Last edited by woundedpuppy (November 7, 2012 8:39 pm)

     Thread Starter
 

November 7, 2012 8:43 pm  #6


Re: If you had to choose

caircair wrote:

Too often in real life, the outcome isn't what I would prefer or doesn't conform to my wishes.

So true!!  Still, I have some near perfect (if they would have LASTED LONGER) crying obs in my past, so sometimes, dreams really do come true!

     Thread Starter
 

November 7, 2012 9:14 pm  #7


Re: If you had to choose

Intense question! It's hard to say. I don't know if I could be in a relationship with no sex, but then again, I don't know how I could be with a man who didn't cry. I think in the end, I'd have to choose the sex, and satisfy my crying fetish in other ways.

 

November 10, 2012 1:49 am  #8


Re: If you had to choose

Think I'd go for the sexual relationship, and not even because I enjoy sex all that much. I think it would grate on my nerves if a boyfriend cried all the time. I have to respect the effort taken to not cry in order to be able to really enjoy tears - if he just gave in to tears at any moment, it wouldn't be special. While it frustrates me enormously that there has been no crying on the part of my current boyfriend, I know that when (if) he cries, it will be absolutely incredible to share in that side he never shows.

 

November 10, 2012 2:12 am  #9


Re: If you had to choose

Lemoniep, I think I agree. Some of the satisfaction comes from the fact that it's a somewhat rare occasion, and I really enjoy working to get that close to someone.

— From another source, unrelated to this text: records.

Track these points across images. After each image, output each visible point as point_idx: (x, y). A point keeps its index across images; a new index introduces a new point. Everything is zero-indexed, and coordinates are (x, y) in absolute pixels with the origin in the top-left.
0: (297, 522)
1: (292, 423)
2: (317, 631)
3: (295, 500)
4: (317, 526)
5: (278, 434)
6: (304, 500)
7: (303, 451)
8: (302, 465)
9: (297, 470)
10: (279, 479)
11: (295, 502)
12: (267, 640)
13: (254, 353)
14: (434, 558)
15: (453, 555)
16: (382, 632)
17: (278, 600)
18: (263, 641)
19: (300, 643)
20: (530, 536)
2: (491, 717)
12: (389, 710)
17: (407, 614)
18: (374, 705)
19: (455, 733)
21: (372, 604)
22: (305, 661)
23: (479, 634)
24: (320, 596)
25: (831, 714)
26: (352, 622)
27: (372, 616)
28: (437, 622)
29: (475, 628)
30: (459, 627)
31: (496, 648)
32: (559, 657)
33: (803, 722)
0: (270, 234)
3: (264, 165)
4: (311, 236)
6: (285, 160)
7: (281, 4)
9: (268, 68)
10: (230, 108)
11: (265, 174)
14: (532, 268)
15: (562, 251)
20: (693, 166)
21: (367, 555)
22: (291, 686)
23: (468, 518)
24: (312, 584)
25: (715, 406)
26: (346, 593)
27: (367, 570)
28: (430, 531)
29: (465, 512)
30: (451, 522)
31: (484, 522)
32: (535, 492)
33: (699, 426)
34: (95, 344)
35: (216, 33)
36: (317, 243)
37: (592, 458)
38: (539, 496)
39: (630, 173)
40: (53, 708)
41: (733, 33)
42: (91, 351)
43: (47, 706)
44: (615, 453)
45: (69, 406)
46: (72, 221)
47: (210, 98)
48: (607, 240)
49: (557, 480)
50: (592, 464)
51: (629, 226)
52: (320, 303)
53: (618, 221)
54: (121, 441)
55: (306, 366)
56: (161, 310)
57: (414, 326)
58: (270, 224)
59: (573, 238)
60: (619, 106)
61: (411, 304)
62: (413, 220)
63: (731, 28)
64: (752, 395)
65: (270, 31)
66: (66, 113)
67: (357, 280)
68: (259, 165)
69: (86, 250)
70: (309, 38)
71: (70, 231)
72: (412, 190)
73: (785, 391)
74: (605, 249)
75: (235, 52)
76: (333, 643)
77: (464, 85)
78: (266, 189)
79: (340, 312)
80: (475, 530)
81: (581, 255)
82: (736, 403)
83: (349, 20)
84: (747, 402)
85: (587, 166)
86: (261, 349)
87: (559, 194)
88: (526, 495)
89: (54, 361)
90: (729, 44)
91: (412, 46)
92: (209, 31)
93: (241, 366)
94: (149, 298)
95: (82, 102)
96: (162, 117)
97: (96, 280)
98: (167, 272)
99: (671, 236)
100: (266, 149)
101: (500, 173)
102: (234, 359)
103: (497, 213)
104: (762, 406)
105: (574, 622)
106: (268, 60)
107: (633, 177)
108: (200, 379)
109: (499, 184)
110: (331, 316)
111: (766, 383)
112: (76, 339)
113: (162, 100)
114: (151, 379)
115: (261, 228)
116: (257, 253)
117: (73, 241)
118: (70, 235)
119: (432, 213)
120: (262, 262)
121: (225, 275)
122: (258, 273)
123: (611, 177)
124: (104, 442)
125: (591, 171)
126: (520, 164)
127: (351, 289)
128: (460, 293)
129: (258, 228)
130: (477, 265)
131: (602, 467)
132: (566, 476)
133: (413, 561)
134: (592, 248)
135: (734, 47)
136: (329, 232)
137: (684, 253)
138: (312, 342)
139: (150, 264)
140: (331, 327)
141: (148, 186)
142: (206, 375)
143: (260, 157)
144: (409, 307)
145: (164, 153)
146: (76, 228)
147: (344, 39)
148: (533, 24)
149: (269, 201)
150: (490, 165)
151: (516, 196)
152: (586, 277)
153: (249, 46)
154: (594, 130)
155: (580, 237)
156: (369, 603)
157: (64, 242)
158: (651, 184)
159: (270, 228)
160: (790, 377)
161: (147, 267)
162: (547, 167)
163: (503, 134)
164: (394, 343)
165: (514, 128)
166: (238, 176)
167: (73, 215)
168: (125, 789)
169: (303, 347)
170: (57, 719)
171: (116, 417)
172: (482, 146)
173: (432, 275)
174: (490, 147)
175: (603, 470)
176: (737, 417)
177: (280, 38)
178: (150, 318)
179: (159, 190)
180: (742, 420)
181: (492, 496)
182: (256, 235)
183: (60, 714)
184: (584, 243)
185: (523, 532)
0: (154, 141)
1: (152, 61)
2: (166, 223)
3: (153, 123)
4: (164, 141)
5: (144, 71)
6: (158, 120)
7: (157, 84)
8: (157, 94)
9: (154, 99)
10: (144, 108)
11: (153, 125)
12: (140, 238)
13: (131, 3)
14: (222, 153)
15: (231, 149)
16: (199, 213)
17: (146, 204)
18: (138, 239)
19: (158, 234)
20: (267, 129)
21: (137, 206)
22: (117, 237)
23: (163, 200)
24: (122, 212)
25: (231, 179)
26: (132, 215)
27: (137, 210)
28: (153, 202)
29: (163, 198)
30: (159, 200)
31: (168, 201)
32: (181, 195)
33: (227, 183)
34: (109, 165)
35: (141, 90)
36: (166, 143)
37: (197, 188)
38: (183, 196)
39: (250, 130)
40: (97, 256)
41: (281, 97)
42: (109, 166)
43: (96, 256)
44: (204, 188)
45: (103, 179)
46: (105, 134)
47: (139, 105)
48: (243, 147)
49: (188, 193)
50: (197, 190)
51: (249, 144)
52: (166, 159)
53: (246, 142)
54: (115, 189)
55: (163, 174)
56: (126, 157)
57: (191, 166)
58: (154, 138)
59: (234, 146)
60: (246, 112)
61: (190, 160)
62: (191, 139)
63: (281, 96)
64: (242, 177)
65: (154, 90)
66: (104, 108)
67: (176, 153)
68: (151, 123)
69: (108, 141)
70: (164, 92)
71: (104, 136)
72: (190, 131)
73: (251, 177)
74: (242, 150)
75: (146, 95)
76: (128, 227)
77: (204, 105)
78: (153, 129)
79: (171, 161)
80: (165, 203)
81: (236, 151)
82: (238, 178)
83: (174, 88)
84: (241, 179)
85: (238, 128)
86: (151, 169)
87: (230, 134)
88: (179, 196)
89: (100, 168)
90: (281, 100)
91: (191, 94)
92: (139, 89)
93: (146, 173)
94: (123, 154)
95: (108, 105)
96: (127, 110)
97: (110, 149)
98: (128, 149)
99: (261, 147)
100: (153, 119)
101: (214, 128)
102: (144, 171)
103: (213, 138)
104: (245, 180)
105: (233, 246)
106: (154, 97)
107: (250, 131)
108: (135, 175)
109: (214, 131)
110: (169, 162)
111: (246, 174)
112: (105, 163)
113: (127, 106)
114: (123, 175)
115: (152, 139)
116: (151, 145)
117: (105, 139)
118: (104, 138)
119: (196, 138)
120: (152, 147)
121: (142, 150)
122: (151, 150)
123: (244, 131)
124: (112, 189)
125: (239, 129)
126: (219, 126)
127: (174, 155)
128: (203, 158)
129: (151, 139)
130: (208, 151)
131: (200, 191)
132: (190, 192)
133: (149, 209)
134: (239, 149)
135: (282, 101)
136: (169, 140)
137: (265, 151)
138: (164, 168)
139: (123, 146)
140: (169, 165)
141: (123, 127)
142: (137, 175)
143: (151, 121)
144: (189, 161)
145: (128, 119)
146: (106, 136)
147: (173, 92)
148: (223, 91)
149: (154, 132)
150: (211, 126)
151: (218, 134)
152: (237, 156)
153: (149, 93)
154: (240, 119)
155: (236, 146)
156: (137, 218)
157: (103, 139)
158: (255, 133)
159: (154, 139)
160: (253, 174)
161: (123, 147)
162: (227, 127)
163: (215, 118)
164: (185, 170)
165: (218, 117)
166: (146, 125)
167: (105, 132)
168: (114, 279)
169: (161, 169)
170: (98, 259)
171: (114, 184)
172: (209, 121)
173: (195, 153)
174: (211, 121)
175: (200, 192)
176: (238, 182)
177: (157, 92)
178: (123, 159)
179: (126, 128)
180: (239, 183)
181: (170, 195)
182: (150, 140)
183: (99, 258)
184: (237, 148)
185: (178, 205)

It is such a secret place, the land of tears.
-- Antoine de Saint Exupery, "The Little Prince"
 

February 24, 2013 1:10 am  #10


Re: If you had to choose

Me, I'd take normal sex in a New York minute.   I've had a girlfriend who cried at the slightest excuse and I've had one or two who cried very seldom if at all.  If I'm in a relationship, I find that I tend to lose interest in crying, but when things start to go south, I get back on the crying.